:: Collected data entries ::
----

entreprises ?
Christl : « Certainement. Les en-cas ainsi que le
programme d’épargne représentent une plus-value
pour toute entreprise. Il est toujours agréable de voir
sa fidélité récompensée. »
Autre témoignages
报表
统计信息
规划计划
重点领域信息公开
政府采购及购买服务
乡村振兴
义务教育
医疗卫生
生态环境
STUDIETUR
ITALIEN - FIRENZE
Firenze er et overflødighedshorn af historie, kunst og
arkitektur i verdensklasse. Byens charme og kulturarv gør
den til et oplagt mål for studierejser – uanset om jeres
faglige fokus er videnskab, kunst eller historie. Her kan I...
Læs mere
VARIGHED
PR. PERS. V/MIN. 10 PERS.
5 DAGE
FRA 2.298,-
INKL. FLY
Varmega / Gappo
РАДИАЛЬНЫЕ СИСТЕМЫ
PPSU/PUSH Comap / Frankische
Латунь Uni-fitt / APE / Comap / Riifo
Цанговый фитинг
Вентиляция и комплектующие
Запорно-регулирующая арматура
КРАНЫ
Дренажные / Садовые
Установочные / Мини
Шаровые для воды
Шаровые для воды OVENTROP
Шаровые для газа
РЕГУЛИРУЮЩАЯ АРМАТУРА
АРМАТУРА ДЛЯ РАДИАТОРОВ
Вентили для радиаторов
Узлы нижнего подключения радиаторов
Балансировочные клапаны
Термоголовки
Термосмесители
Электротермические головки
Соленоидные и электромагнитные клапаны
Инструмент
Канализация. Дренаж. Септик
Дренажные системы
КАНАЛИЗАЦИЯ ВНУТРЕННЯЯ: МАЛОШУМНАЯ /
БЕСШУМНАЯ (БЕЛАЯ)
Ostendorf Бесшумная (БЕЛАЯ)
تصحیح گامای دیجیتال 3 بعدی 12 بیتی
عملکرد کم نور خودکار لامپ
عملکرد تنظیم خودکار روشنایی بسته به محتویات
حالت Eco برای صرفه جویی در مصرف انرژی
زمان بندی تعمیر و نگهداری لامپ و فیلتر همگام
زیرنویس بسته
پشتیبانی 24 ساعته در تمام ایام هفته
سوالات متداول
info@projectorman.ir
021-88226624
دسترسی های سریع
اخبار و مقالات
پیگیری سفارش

----

:: WHAT TO WORK ON ::
Reproduce each of the entries exactly, omitting none.

:: SOLUTION TO THIS PROBLEM ::
entreprises ?
Christl : « Certainement. Les en-cas ainsi que le
programme d’épargne représentent une plus-value
pour toute entreprise. Il est toujours agréable de voir
sa fidélité récompensée. »
Autre témoignages
报表
统计信息
规划计划
重点领域信息公开
政府采购及购买服务
乡村振兴
义务教育
医疗卫生
生态环境
STUDIETUR
ITALIEN - FIRENZE
Firenze er et overflødighedshorn af historie, kunst og
arkitektur i verdensklasse. Byens charme og kulturarv gør
den til et oplagt mål for studierejser – uanset om jeres
faglige fokus er videnskab, kunst eller historie. Her kan I...
Læs mere
VARIGHED
PR. PERS. V/MIN. 10 PERS.
5 DAGE
FRA 2.298,-
INKL. FLY
Varmega / Gappo
РАДИАЛЬНЫЕ СИСТЕМЫ
PPSU/PUSH Comap / Frankische
Латунь Uni-fitt / APE / Comap / Riifo
Цанговый фитинг
Вентиляция и комплектующие
Запорно-регулирующая арматура
КРАНЫ
Дренажные / Садовые
Установочные / Мини
Шаровые для воды
Шаровые для воды OVENTROP
Шаровые для газа
РЕГУЛИРУЮЩАЯ АРМАТУРА
АРМАТУРА ДЛЯ РАДИАТОРОВ
Вентили для радиаторов
Узлы нижнего подключения радиаторов
Балансировочные клапаны
Термоголовки
Термосмесители
Электротермические головки
Соленоидные и электромагнитные клапаны
Инструмент
Канализация. Дренаж. Септик
Дренажные системы
КАНАЛИЗАЦИЯ ВНУТРЕННЯЯ: МАЛОШУМНАЯ /
БЕСШУМНАЯ (БЕЛАЯ)
Ostendorf Бесшумная (БЕЛАЯ)
تصحیح گامای دیجیتال 3 بعدی 12 بیتی
عملکرد کم نور خودکار لامپ
عملکرد تنظیم خودکار روشنایی بسته به محتویات
حالت Eco برای صرفه جویی در مصرف انرژی
زمان بندی تعمیر و نگهداری لامپ و فیلتر همگام
زیرنویس بسته
پشتیبانی 24 ساعته در تمام ایام هفته
سوالات متداول
info@projectorman.ir
021-88226624
دسترسی های سریع
اخبار و مقالات
پیگیری سفارش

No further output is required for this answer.